As diferenças não residiam apenas no conteúdo. Filho mais velho dos três de uma dona de casa que só ingressou no ensino superior depois dele, relembra momentos em que a estrutura de sua escola, o Instituto Superior de Educação do Rio de Janeiro, da rede estadual, se mostrava defasada em relação ao ensino privado.
“Mesmo sendo uma escola de referência entre as públicas, não havia tecnologia de ponta e às vezes faltava professor. Ainda sofri com greves porque o governo não valoriza a educação. Faltava modernização porque o colégio não recebia investimentos compatíveis com a estrutura que precisava manter”, frisou.
Apoio
Juliane Godas, de 21 anos, tem uma história diametralmente oposta. A estudante de Medicina da Universidade Federal do Estado do Rio de Janeiro (UniRio), que teve toda sua formação em escolas particulares, sabe das benesses que uma boa condição financeira traz. “Tenho total noção que faz muita diferença. É muito privilégio. Eu já sabia, mas vi na prática aqui na UniRio. Mesmo sem ter muito, eu estou muito à frente da maioria. Tive a sorte de ter condições financeiras de poder tentar três vezes”, declarou.
Nascida em Peruíbe, Juliane teve como principais dificuldades uma mudança de cidade e a adaptação a um ensino um pouco mais forte. Ela teve condições de ficar três anos em um cursinho e se esforçar para alcançar sua tão sonhada aprovação no curso de Medicina.

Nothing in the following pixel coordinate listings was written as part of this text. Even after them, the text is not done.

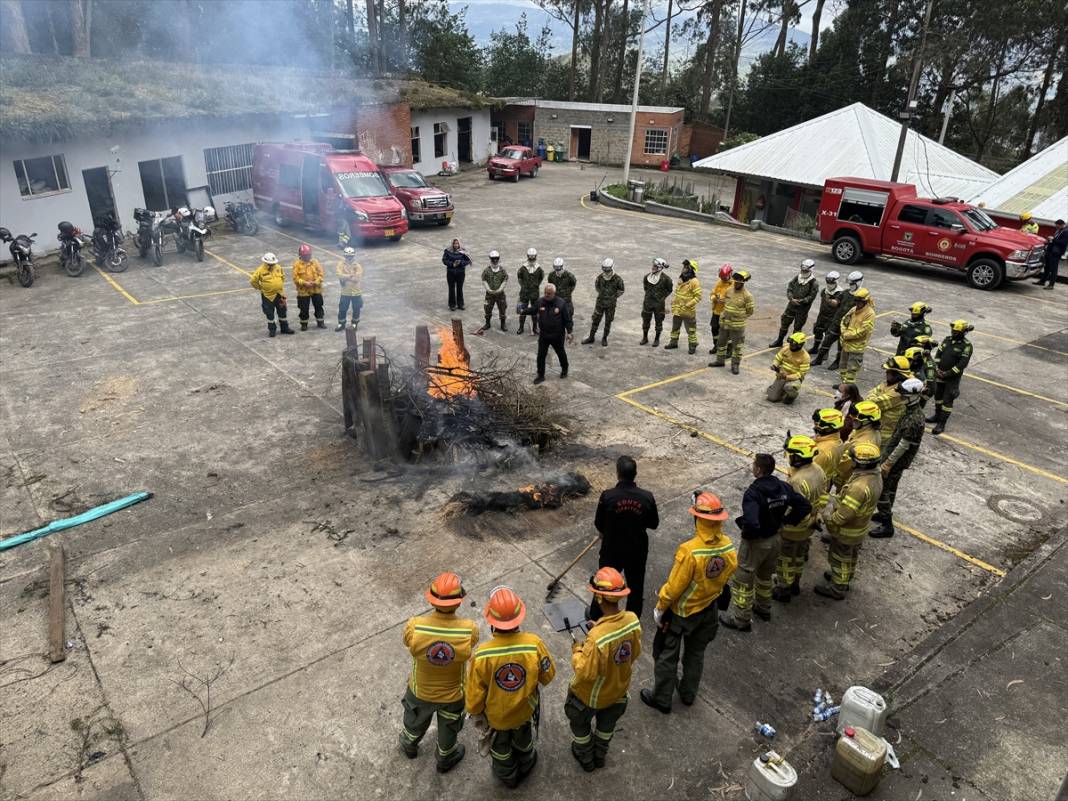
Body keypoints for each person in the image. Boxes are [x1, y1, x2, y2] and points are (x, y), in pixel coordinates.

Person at [641, 492, 737, 713]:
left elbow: (675, 587)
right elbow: (727, 575)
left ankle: (662, 699)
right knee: (695, 654)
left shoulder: (690, 550)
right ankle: (688, 693)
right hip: (709, 609)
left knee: (667, 656)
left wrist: (660, 607)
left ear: (698, 519)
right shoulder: (728, 546)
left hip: (682, 614)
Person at [466, 586, 555, 789]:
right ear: (519, 618)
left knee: (500, 749)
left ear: (491, 622)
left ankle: (508, 776)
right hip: (524, 712)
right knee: (524, 741)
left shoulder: (481, 655)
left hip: (497, 719)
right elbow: (548, 675)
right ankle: (527, 761)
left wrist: (475, 712)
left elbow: (473, 696)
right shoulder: (534, 644)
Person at [720, 454, 811, 631]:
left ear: (759, 470)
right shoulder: (783, 487)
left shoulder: (753, 493)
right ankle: (763, 608)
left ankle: (741, 619)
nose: (752, 467)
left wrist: (748, 533)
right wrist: (785, 521)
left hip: (757, 543)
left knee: (743, 581)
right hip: (776, 539)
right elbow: (805, 506)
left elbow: (752, 522)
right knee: (765, 577)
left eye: (754, 465)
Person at [398, 573, 479, 773]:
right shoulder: (468, 630)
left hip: (419, 691)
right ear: (459, 603)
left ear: (431, 599)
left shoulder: (415, 626)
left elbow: (408, 642)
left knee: (414, 721)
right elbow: (473, 643)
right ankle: (446, 757)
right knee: (449, 729)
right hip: (453, 695)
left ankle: (409, 744)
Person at [566, 568, 641, 771]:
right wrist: (598, 626)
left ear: (599, 597)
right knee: (606, 727)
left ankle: (585, 757)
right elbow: (633, 653)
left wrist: (578, 649)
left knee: (579, 725)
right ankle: (600, 755)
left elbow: (584, 671)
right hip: (618, 692)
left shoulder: (597, 638)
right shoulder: (633, 621)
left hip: (591, 697)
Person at [588, 456, 659, 621]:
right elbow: (653, 523)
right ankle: (632, 620)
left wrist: (609, 528)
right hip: (637, 550)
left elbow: (599, 524)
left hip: (612, 549)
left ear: (618, 473)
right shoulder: (647, 497)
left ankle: (595, 617)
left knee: (604, 583)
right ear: (635, 474)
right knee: (636, 586)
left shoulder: (607, 496)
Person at [815, 443, 883, 600]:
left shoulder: (859, 487)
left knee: (840, 557)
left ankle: (837, 587)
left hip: (847, 531)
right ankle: (843, 578)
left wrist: (828, 520)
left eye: (852, 459)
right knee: (850, 556)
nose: (850, 461)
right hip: (859, 529)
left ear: (861, 463)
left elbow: (844, 515)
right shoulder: (874, 476)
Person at [773, 436, 828, 602]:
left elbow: (791, 508)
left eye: (790, 454)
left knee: (785, 561)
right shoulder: (818, 469)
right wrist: (817, 514)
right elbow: (824, 496)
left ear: (797, 457)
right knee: (798, 557)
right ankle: (795, 583)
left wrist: (781, 522)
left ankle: (783, 589)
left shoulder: (797, 481)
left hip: (793, 530)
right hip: (809, 526)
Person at [870, 378, 926, 538]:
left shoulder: (914, 418)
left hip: (896, 459)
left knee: (883, 490)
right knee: (891, 487)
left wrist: (887, 464)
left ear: (914, 396)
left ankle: (887, 524)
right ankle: (883, 514)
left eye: (904, 395)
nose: (901, 397)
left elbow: (903, 445)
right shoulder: (910, 411)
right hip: (893, 455)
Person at [927, 319, 973, 435]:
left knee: (947, 400)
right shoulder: (947, 340)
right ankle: (936, 416)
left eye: (956, 332)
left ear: (963, 332)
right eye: (953, 330)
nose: (953, 333)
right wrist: (936, 368)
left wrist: (948, 373)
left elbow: (962, 364)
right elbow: (939, 354)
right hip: (940, 374)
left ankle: (941, 424)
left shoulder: (967, 346)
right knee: (938, 396)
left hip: (952, 379)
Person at [814, 270, 863, 368]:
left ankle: (837, 362)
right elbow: (836, 302)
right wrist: (829, 300)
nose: (850, 285)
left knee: (841, 345)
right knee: (826, 341)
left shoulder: (861, 296)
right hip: (836, 323)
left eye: (852, 284)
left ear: (858, 282)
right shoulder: (845, 292)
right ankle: (819, 359)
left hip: (847, 326)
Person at [710, 270, 755, 373]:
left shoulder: (747, 296)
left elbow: (750, 311)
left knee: (737, 347)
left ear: (743, 283)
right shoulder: (729, 290)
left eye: (739, 282)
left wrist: (738, 316)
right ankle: (720, 361)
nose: (737, 283)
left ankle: (735, 365)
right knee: (721, 343)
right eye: (736, 281)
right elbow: (725, 303)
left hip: (737, 326)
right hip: (725, 323)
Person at [864, 355, 913, 445]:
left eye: (889, 371)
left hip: (883, 433)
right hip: (877, 427)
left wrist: (873, 396)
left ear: (897, 374)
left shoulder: (900, 392)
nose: (886, 373)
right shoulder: (891, 382)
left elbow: (871, 404)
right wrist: (874, 396)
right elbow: (873, 391)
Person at [769, 259, 819, 347]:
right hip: (791, 306)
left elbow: (811, 297)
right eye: (802, 269)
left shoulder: (813, 283)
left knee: (797, 328)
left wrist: (800, 301)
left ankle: (793, 345)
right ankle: (779, 340)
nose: (803, 271)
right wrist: (791, 298)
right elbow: (790, 288)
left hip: (802, 310)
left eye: (805, 270)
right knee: (784, 323)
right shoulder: (797, 277)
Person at [533, 284, 573, 384]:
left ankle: (565, 369)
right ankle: (540, 375)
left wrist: (569, 332)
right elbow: (533, 310)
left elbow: (568, 319)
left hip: (557, 335)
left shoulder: (561, 303)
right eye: (545, 293)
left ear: (554, 294)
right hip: (544, 335)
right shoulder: (540, 301)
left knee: (560, 353)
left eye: (549, 294)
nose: (546, 295)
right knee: (541, 355)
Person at [249, 252, 295, 337]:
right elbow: (253, 281)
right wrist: (261, 288)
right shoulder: (260, 270)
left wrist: (278, 286)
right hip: (268, 296)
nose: (271, 265)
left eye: (273, 264)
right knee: (269, 313)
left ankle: (284, 328)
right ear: (265, 263)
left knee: (282, 312)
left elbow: (283, 277)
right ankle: (272, 330)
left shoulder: (278, 267)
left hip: (279, 294)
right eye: (270, 264)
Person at [582, 258, 625, 346]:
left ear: (611, 267)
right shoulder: (600, 277)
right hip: (600, 303)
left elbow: (621, 290)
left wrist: (612, 297)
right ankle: (591, 337)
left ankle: (604, 338)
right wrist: (603, 294)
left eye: (607, 268)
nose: (605, 270)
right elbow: (597, 286)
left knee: (608, 321)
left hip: (610, 305)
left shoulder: (618, 279)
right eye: (604, 268)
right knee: (595, 320)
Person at [837, 400, 881, 485]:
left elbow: (844, 465)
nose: (853, 422)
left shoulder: (862, 443)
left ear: (868, 420)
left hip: (847, 479)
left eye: (855, 420)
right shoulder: (869, 430)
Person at [838, 287, 875, 383]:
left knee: (851, 371)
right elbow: (844, 320)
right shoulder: (854, 309)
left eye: (860, 301)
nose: (857, 303)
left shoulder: (870, 314)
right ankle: (843, 384)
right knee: (843, 367)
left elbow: (864, 330)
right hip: (846, 345)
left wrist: (847, 335)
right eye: (856, 301)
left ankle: (849, 387)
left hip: (856, 348)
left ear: (866, 301)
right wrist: (843, 332)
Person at [665, 259, 702, 354]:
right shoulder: (681, 279)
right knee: (675, 328)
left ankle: (692, 345)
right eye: (684, 267)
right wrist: (673, 302)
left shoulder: (694, 281)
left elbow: (698, 297)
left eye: (685, 267)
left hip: (688, 311)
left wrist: (688, 305)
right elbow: (678, 293)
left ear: (690, 270)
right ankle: (673, 342)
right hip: (678, 310)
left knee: (691, 330)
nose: (683, 269)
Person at [767, 332, 810, 404]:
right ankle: (779, 389)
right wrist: (775, 365)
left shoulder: (805, 357)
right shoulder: (786, 349)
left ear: (800, 345)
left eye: (793, 345)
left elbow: (800, 374)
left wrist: (787, 377)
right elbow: (777, 359)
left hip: (794, 378)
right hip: (782, 374)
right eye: (791, 344)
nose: (791, 346)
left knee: (789, 387)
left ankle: (792, 396)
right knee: (772, 398)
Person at [808, 271, 844, 357]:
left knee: (828, 336)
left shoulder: (840, 293)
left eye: (831, 283)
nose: (829, 285)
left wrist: (829, 300)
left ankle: (825, 353)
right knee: (818, 330)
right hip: (822, 316)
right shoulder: (824, 291)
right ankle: (815, 347)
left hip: (832, 318)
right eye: (828, 282)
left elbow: (837, 304)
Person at [640, 258, 674, 346]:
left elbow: (669, 289)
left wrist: (661, 297)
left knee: (659, 322)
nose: (653, 267)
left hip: (659, 304)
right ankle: (645, 338)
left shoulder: (666, 279)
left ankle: (657, 339)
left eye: (655, 266)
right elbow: (646, 288)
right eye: (653, 266)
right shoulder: (647, 277)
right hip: (647, 302)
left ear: (660, 267)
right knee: (645, 320)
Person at [291, 243, 325, 331]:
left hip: (316, 289)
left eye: (308, 255)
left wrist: (316, 282)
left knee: (319, 306)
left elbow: (321, 274)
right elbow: (295, 278)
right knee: (304, 308)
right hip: (303, 291)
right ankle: (304, 324)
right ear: (301, 255)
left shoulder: (315, 262)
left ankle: (320, 322)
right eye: (305, 255)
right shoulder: (297, 264)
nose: (307, 257)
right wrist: (304, 283)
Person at [812, 408, 847, 490]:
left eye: (819, 425)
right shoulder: (838, 441)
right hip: (825, 482)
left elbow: (807, 473)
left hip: (814, 486)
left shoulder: (822, 451)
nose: (815, 427)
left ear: (829, 428)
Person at [335, 247, 363, 332]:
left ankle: (355, 323)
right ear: (345, 256)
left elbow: (357, 278)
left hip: (356, 292)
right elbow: (339, 275)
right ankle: (341, 324)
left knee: (356, 308)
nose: (349, 258)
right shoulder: (341, 264)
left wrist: (345, 277)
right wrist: (350, 276)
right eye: (347, 256)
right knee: (342, 308)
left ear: (353, 256)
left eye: (351, 256)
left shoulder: (357, 266)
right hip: (345, 292)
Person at [516, 247, 543, 335]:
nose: (531, 259)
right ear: (528, 257)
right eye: (530, 257)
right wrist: (523, 286)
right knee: (522, 311)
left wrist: (535, 285)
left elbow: (541, 278)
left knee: (535, 311)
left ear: (535, 257)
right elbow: (519, 277)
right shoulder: (523, 268)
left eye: (533, 257)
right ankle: (521, 327)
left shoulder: (539, 269)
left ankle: (535, 328)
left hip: (535, 294)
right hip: (524, 293)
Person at [480, 250, 508, 333]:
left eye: (496, 258)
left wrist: (500, 289)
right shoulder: (487, 270)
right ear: (490, 259)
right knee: (487, 309)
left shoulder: (502, 270)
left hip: (500, 294)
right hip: (489, 294)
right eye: (493, 259)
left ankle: (503, 324)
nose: (495, 260)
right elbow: (484, 280)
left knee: (502, 309)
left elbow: (505, 280)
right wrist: (488, 289)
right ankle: (487, 323)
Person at [708, 264, 733, 354]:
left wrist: (724, 299)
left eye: (724, 277)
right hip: (717, 311)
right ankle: (716, 345)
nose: (723, 279)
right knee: (714, 329)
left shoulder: (733, 285)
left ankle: (730, 350)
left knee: (727, 331)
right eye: (721, 277)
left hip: (726, 313)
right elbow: (712, 293)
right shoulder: (719, 283)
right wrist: (714, 298)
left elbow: (735, 299)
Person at [1035, 219, 1067, 289]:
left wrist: (1053, 239)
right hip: (1050, 251)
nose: (1056, 227)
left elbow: (1063, 243)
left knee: (1053, 269)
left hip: (1056, 253)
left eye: (1057, 226)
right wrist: (1049, 240)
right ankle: (1042, 281)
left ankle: (1051, 285)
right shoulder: (1058, 231)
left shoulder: (1065, 232)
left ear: (1061, 225)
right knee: (1047, 267)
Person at [442, 238, 471, 311]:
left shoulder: (463, 251)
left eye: (457, 243)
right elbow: (444, 260)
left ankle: (460, 304)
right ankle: (452, 305)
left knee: (459, 288)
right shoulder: (447, 251)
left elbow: (468, 260)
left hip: (460, 273)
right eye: (454, 243)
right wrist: (452, 264)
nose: (456, 245)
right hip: (451, 273)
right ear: (452, 244)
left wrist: (460, 263)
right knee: (451, 289)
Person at [905, 337, 937, 404]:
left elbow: (931, 388)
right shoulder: (919, 359)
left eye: (910, 360)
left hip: (917, 397)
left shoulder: (929, 367)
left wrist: (920, 402)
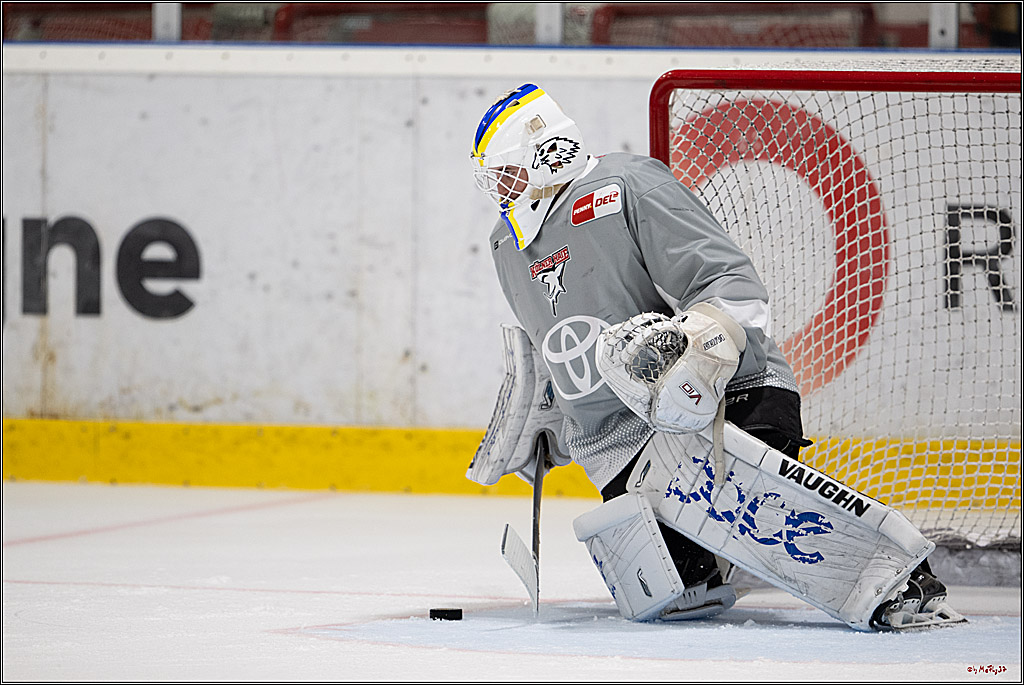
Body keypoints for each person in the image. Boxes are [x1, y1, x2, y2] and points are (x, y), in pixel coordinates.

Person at [467, 83, 964, 631]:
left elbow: (729, 282)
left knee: (764, 519)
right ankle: (718, 556)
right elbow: (557, 346)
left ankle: (898, 579)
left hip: (723, 399)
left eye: (507, 171)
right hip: (618, 448)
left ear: (548, 150)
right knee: (670, 591)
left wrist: (698, 355)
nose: (501, 189)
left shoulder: (625, 185)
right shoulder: (505, 244)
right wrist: (550, 422)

“Meus pais também pagaram aulas particulares no último ano, foi bem caro, ficou apertado, mas foi importante. Eu tive uma família com condições e estrutura para financiar minha educação. Pouquíssimas pessoas têm essa chance”, destacou ela.
Apesar de ter vivido em uma realidade diferente, ela defende a política de cotas. “Só reduz a diferença, não iguala. Ainda há um abismo”, opinou.
Visão dos dois lados
Já Pedro Diniz, também de 21, viveu os dois lados da moeda. De mau aluno no ensino particular até a evasão escolar, o filho de um administrador rural e uma dona de casa só pegou gosto pelo estudo no pré-vestibular. “Fui reprovado por duas vezes em Jacareí. Primeiro foi em escola particular. Não gostava de estudar. Na segunda vez, passei em uma prova de reclassificação do Estado, mas arrumei um emprego em São Paulo e larguei os estudos”, contou.
Após um ano sem estudar, o jovem, que se mudou duas vezes de cidade, resolveu voltar às salas de aula. Como bolsista integral do Cursinho da Poli, prestará vestibular pela segunda vez, e tentará ingressar no curso de Agronomia. “Paguei um supletivo com meu salário. Depois entrei em um pré-vestibular. Dividia as mensalidades com meu pai. No primeiro ano, não tive sucesso. Agora vou conseguir. Tenho toda a estrutura necessária.”
Um estudo feito pelo cientista de dados e mestre em Economia do Setor Público pela Universidade de Brasília (UnB) Leonardo Sales, a pedido do jornal O Estado de S. Paulo, mostra que fatores socioeconômicos estão correlacionados a até 85% da nota do Enem. As informações são do jornal O Estado de S. Paulo.